Enterprise value of firms under insolvency

Distressed companies typically have a very volatile past, which makes projecting future cash flows quite challenging

Published: 30, May 2018

Umakanta Panigrahi is a Managing Director at Duff & Phelps

Image: Shutterstock
Image: Shutterstock

Distress
Distress can be broadly categorized into economic and financial distress. Economic distress is broad-based and afflicts most companies operating in the economy at some point and is normally outside the control of the company. Factors causing economic distress include – general economic recession, technological or cultural shifts, and sometimes, wars or other geo-political confrontations. Some of the factors are temporary, while others may bring a permanent change in the business landscape. Economic distress often leads to financial distress.

Firms in financial distress cannot meet, or have difficulty paying off their financial commitments to their creditors, typically due to high fixed costs, illiquid assets or revenues that are sensitive to economic downturns. Some of the characteristics of financially distressed companies are stagnant or declining revenue, shrinking margin, high leverage, ballooning interest costs, working capital blockage and high customer and employee attrition.

It is critical to identify the nature of distress. The optimal course of action for companies facing irreversible economic distress is liquidation of assets. However, for companies with good prospects but temporarily suffering due to high debt burden, financial restructuring is advised, and estimating the enterprise value is a critical step during financial restructuring.

Given the foregoing, the premise for valuing a distressed company can be either liquidation value or enterprise value. Enterprise value considers the “highest and best use” of assets, while liquidation value is the value realized by selling assets on a piecemeal basis.

Estimation of enterprise value of a firm under distress and insolvency
There are three basic approaches to valuation – Income, Market and Cost. The Cost approach estimates the cost of recreating or replacing the assets of an enterprise. Since, for an operating business, the whole is greater than the sum of its parts, in general, the cost approach is not the preferred method for estimating the enterprise value of going concerns.

Similarly, traditional methods under the Income and Market approaches are more suited for healthy companies and need to be modified when used for valuation of distressed companies. There are several ways to incorporate the risk of bankruptcy while estimating the enterprise value of the firm under different valuation approaches.

Market approach – While valuing a company under distress, it is essential to select the right set of comparable companies, as there might be very few companies under similar situation operating in the same industry. Moreover, the distressed company’s recent historical revenue and earnings might not be meaningful. Hence, a sustainable or normalized metric must be ascertained on which the multiple should be applied.
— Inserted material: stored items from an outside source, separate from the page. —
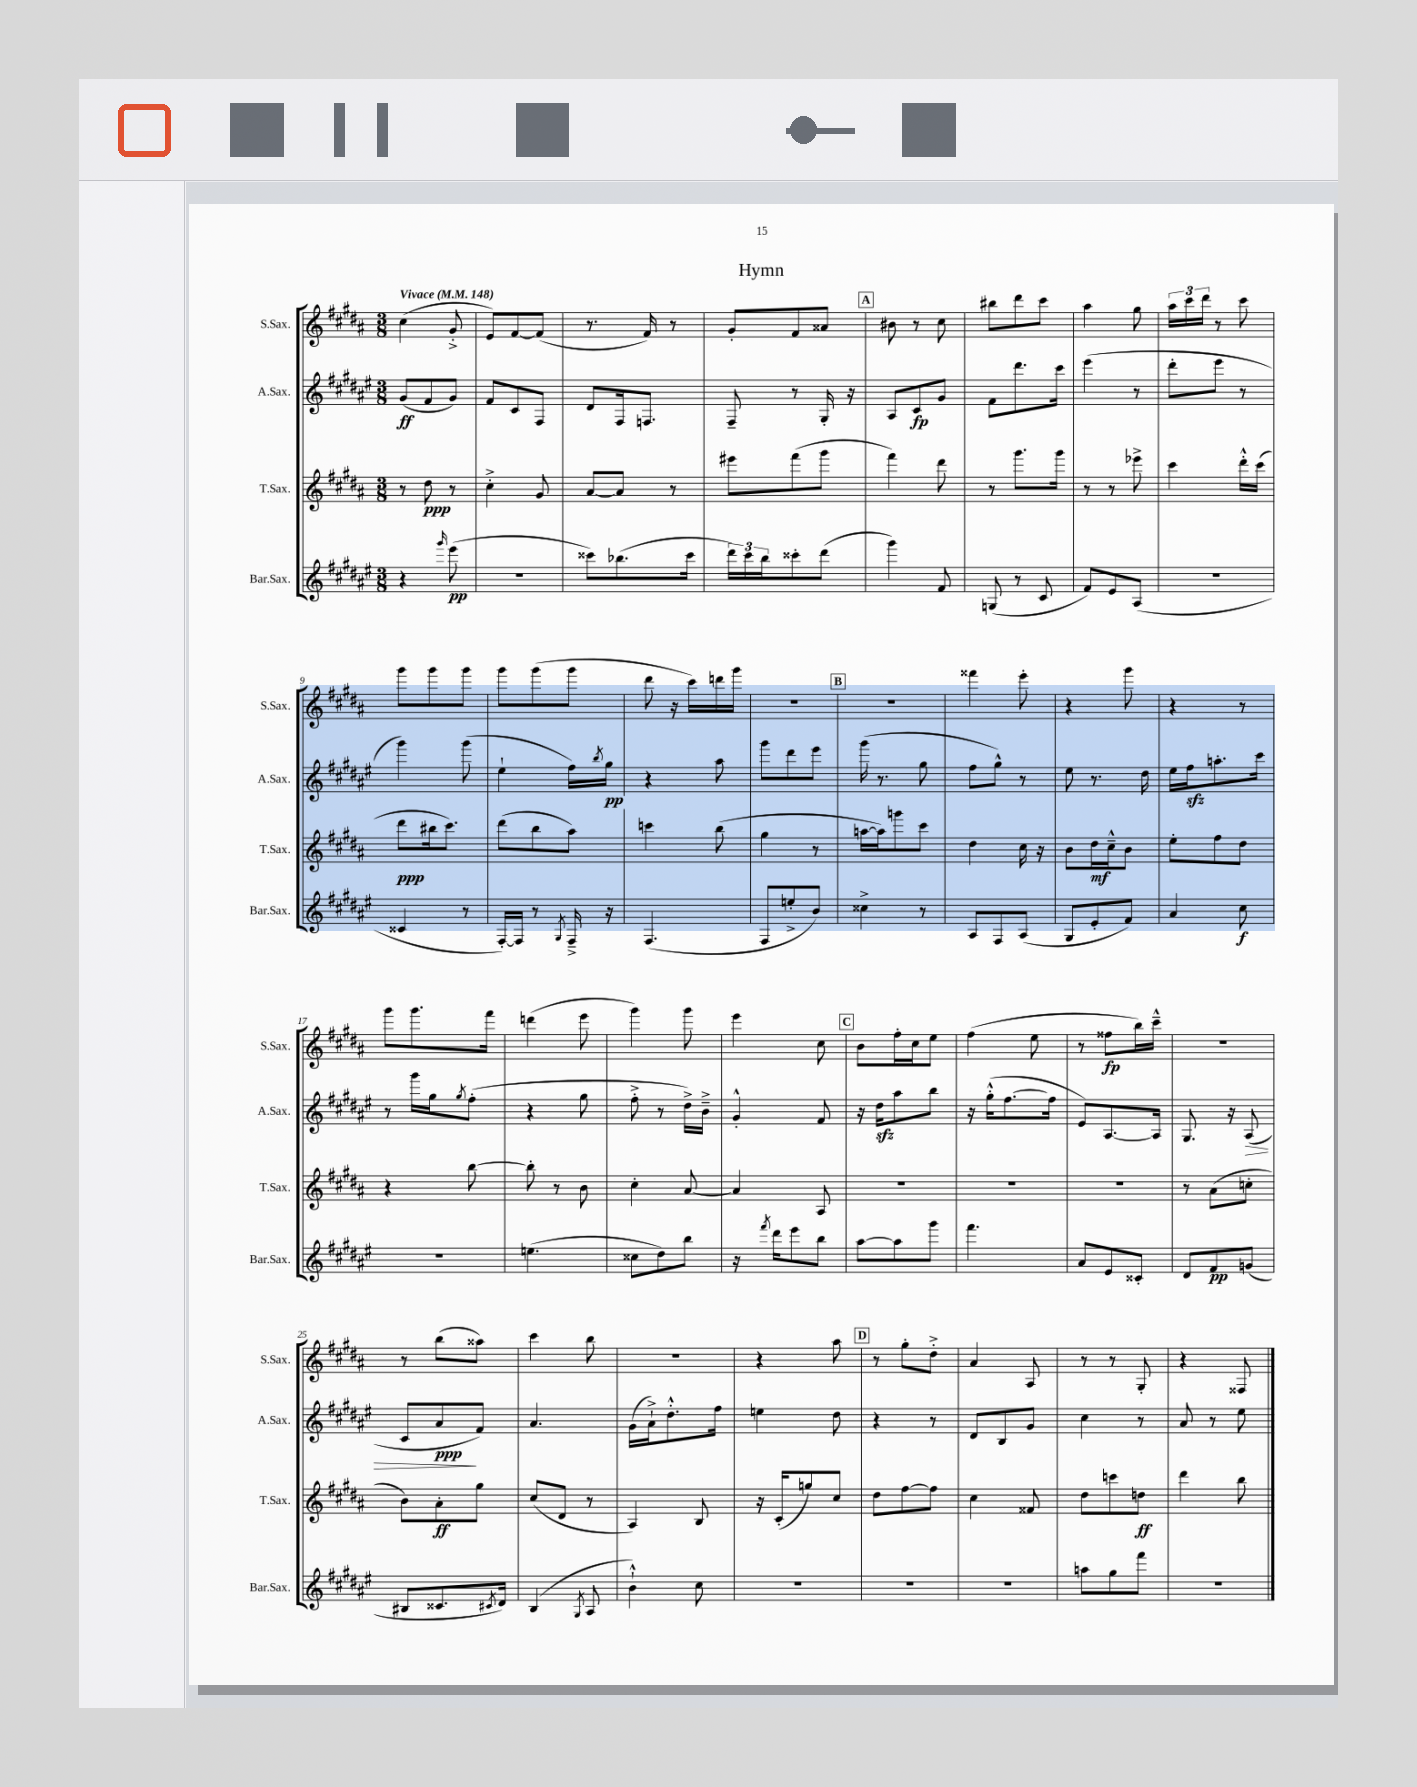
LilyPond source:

\header { title = "Hymn" }
<<
\new StaffGroup <<
\new Staff = "s0" \with { instrumentName = "S.Sax." shortInstrumentName = "S.Sax." } {
    \clef treble \key b \major \numericTimeSignature \time 3/8 \tempo "Vivace" 4 = 148
    cis''4( gis'8-.-> |
    e'8) fis'8~ fis'8( |
    r8. fis'16) r8 |
    gis'8-. fis'8 aisis'8 |
    \mark \markup { \box "A" } bis'8 r8 cis''8 |
    bis''8 dis'''8 cis'''8 |
    ais''4 gis''8 |
    \tuplet 3/2 { ais''16 cis'''16 dis'''16 } r8 cis'''8 |
    gis'''8 gis'''8 gis'''8 |
    gis'''8 gis'''8( gis'''8 |
    dis'''8 r16 cis'''16) d'''16 gis'''16 |
    R4. |
    \mark \markup { \box "B" } R4. |
    fisis'''4 e'''8-. |
    r4 gis'''8 |
    r4 r8 |
    gis'''8 gis'''8. fis'''16 |
    d'''4( e'''8 |
    gis'''4) gis'''8 |
    e'''4 cis''8 |
    \mark \markup { \box "C" } b'8 fis''16-. cis''16 e''8 |
    fis''4( e''8 |
    r8 fisis''8\fp b''16) cis'''16---^ |
    R4. |
    r8 b''8( aisis''8) |
    cis'''4 b''8 |
    R4. |
    r4 ais''8 |
    \mark \markup { \box "D" } r8 gis''8-. dis''8-.-> |
    ais'4 ais8 |
    r8 r8 gis8-. |
    r4 fisis8 \bar "|." |
}
\new Staff = "s1" \with { instrumentName = "A.Sax." shortInstrumentName = "A.Sax." } {
    \clef treble \key fis \major \numericTimeSignature \time 3/8
    gis'8\ff( fis'8 gis'8) |
    fis'8 cis'8 fis8 |
    dis'8 fis16 f8. |
    fis8-- r8 gis16-. r16 |
    \mark \markup { \box "A" } ais8 cis'8\fp gis'8 |
    fis'8 dis'''8. cis'''16 |
    eis'''4( r8 |
    dis'''8-. eis'''8 r8 |
    gis'''4) gis'''8( |
    eis''4-! fis''16) \acciaccatura { b''8 } gis''16\pp |
    r4 ais''8 |
    gis'''8 dis'''8 eis'''8 |
    \mark \markup { \box "B" } gis'''16( r8. gis''8 |
    fis''8 gis''8-^) r8 |
    eis''8 r8. dis''16 |
    eis''16 fis''16\sfz a''8.-. cis'''16 |
    r8 gis'''16 gis''16 \acciaccatura { gis''8 } fis''8-.( |
    r4 gis''8 |
    fis''8-.-> r8 dis''16->) b'16---> |
    gis'4-.-^ fis'8 |
    \mark \markup { \box "C" } r16 dis''16\sfz ais''8 b''8 |
    r16 gis''16-.-^( fis''8.~ fis''16 |
    eis'8) ais8.~ ais16 |
    gis8. r16 ais8\>( |
    cis'8 ais'8\ppp\! fis'8) |
    ais'4. |
    gis'16( ais'16-!->) dis''8.-.-^ fis''16 |
    e''4 dis''8 |
    \mark \markup { \box "D" } r4 r8 |
    dis'8 b8 gis'8 |
    cis''4 r8 |
    ais'8 r8 eis''8 \bar "|." |
}
\new Staff = "s2" \with { instrumentName = "T.Sax." shortInstrumentName = "T.Sax." } {
    \clef treble \key b \major \numericTimeSignature \time 3/8
    r8 dis''8\ppp r8 |
    cis''4-.-> gis'8 |
    ais'8~ ais'8 r8 |
    eis'''8 fis'''8( gis'''8 |
    \mark \markup { \box "A" } fis'''4) dis'''8 |
    r8 gis'''8. gis'''16 |
    r8 r8 ees'''8-> |
    cis'''4 dis'''16-.-^ cis'''16( |
    dis'''8\ppp bis''16 cis'''8.) |
    dis'''8( b''8 ais''8) |
    c'''4 b''8( |
    gis''4 r8 |
    \mark \markup { \box "B" } a''16~ a''16) g'''8 cis'''8 |
    dis''4 cis''16 r16 |
    b'8 dis''16\mf cis''16---^ b'8 |
    e''8-. fis''8 dis''8 |
    r4 b''8~ |
    b''8-. r8 b'8 |
    cis''4-. ais'8~ |
    ais'4 ais8 |
    \mark \markup { \box "C" } R4. |
    R4. |
    R4. |
    r8 ais'8( c''8-. |
    b'8) ais'8-.\ff gis''8 |
    cis''8( dis'8 r8 |
    ais4) b8 |
    r16 cis'16-.( g''8) cis''8 |
    \mark \markup { \box "D" } dis''8 fis''8~ fis''8 |
    cis''4 fisis'8 |
    dis''8 c'''8 d''8\ff |
    dis'''4 b''8 \bar "|." |
}
\new Staff = "s3" \with { instrumentName = "Bar.Sax." shortInstrumentName = "Bar.Sax." } {
    \clef treble \key fis \major \numericTimeSignature \time 3/8
    r4 \grace { gis'''16 } eis'''8\pp( |
    R4. |
    cisis'''8) bes''8.( cisis'''16 |
    \tuplet 3/2 { dis'''16) cis'''16 b''16 } cisis'''8-. dis'''8( |
    \mark \markup { \box "A" } gis'''4) fis'8 |
    g8( r8 cis'8 |
    fis'8) eis'8 ais8( |
    R4. |
    cisis'4 r8 |
    fis16~-.) fis16 r8 \acciaccatura { gis8 } fis16---> r16 |
    fis4.( |
    fis8 e''8-.-> b'8) |
    \mark \markup { \box "B" } cisis''4-> r8 |
    ais8 fis8 ais8( |
    gis8 eis'8-. fis'8) |
    ais'4 cis''8\f |
    R4. |
    e''4.( |
    cisis''8 dis''8) b''8 |
    r16 \acciaccatura { fis'''8 } dis'''16 eis'''8 b''8 |
    \mark \markup { \box "C" } ais''8~ ais''8 gis'''8 |
    fis'''4. |
    ais'8 eis'8 cisis'8-. |
    dis'8 fis'8\pp g'8( |
    bis8 cisis'8. \acciaccatura { cis'8 } dis'16) |
    b4( \acciaccatura { gis8 } ais8 |
    b'4-!-^) cis''8 |
    R4. |
    \mark \markup { \box "D" } R4. |
    R4. |
    a''8 gis''8 fis'''8 |
    R4. \bar "|." |
}
>>
>>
Income approach – The following challenges are often faced while using the Discounted Cash Flow (DCF) method for valuing distressed companies:

Uncertainty over future cash flows
Distressed companies typically have a very volatile past, which makes projecting future cash flows quite challenging. Hence, scenario analysis and simulation with respect to key business variables such as revenue growth and profitability are commonly used for valuing such companies. These two techniques take into account the range of outcomes and the probabilities for each course of action including extreme possibilities (liquidation).

Life of the enterprise
Some of the guiding factors to estimate life of the enterprise include nature of distress, resources required for turnaround and appetite for such assets in the market. If the nature of distress is permanent (more often economic), it is advisable to shut the business down and therefore, a limited period life is more likely. If the nature of distress is temporary and the cost of maintaining the asset or turnaround cost is higher, then liquidation is the most likely scenario and accordingly, a limited life should be considered. Similarly, in an industry with surplus capacity, sometimes assets capable of revival are also shut down.

Discount rate
The Capital Asset Pricing Model (CAPM) is commonly used to estimate cost of capital. The following points should be considered when estimating a discount rate to arrive at enterprise value:

Beta – Instead of using historically regressed beta, a bottom-up beta should be used which is based on a peer group operating in the same industry and then re-levering the betas based on the financial and operating risks suitably.

Cost of debt – Due to the higher current borrowing rate the cost of debt can be estimated based on a synthetic rating, which in turn can be estimated based on the financial characteristics of the company.

Tax rate – Considering that the distressed firm is currently suffering losses, the tax rate would gradually increase, hence, it is suggested that the effect of this be included while estimating post tax cost of debt by using different post tax cost of debt at different points of time during the projected period.

Capital structure / Leverage – Leverage can be considered based on industry average and sustainable debt balance on servicing capacity of the business.

Conclusion
Valuation in general is a combination of science and art, more so in the case of distressed companies. Hence, it is paramount that the right mix of framework, methodology and assumption is considered to arrive at the appropriate valuation, which balances the theoretical and practical aspects. Arriving at a reasonable enterprise value is essential to suggest the appropriate financial restructuring and to ensure the appropriate pay-offs to secured, unsecured and operational creditors and to equity holders. This, in turn, is critical to achieve the best resolution for the subject business.